Nesta visão, que se arrisca a ter durado pouco tempo, a Europa era um “espaço de liberdade, segurança e justiça” onde o grau de proteção de direitos poderia sofrer algumas variações, mas não era essencialmente diferente. Poderia dar-se asilo a alguém do Turquemenistão ou da Birmânia, mas nada levaria a crer na necessidade de se dar asilo a um cidadão do país europeu ao lado. Chegou-se ao ponto de criar uma Carta Europeia dos Direitos Fundamentais para todos os cidadãos da União (cuja aplicação dentro dos estados-membros foi devidamente bloqueada pelos governos).

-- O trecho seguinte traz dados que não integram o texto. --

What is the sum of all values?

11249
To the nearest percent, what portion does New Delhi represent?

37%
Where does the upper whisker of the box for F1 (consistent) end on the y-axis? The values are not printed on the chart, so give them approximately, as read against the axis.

Olharemos com admiração para isto, e talvez com saudade. Primeiro, veio a crise financeira, e a divisão da Europa em países credores e países endividados. Depois, a crise económica e social, a emigração, e a divisão dos imigrantes entre os desejados (os “cérebros”) e os indesejados. E agora chegou a crise da representação democrática. Há que reconhecê-lo: em muitos dos nossos países, a política está doente. A nível europeu, nunca esteve boa. A “união cívica” que estivemos quase a ser está a ser desmantelada. Os “estados cívicos” que fomos, ainda que por pouco tempo, não estão melhor.

Ao subdesenvolvimento acrescentam-se as subdemocracias. Vamos a salto para o passado.